» **PROBLEM STATEMENT**
Go through the listing and return every line with "elbow" in it.

::::::::::

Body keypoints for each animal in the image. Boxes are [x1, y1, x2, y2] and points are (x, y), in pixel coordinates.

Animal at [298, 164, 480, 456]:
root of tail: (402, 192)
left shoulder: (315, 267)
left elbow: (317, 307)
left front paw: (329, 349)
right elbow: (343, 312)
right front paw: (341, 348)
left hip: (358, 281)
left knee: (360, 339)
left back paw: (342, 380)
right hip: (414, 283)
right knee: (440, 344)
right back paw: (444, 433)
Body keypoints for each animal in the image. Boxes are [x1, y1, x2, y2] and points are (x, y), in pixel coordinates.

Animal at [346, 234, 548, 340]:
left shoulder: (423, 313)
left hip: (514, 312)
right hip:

::::::::::

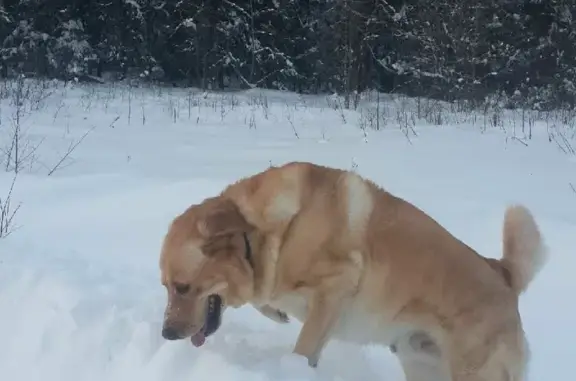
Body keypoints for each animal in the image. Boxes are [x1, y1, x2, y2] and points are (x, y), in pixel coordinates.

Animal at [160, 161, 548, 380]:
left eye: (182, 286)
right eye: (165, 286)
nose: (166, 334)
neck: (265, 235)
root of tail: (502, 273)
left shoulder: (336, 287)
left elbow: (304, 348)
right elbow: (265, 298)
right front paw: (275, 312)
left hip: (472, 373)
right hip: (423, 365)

::::::::::

» **SOLUTION TO THE PROBLEM**
left elbow: (317, 307)
right elbow: (343, 312)
left elbow: (304, 348)
right elbow: (265, 298)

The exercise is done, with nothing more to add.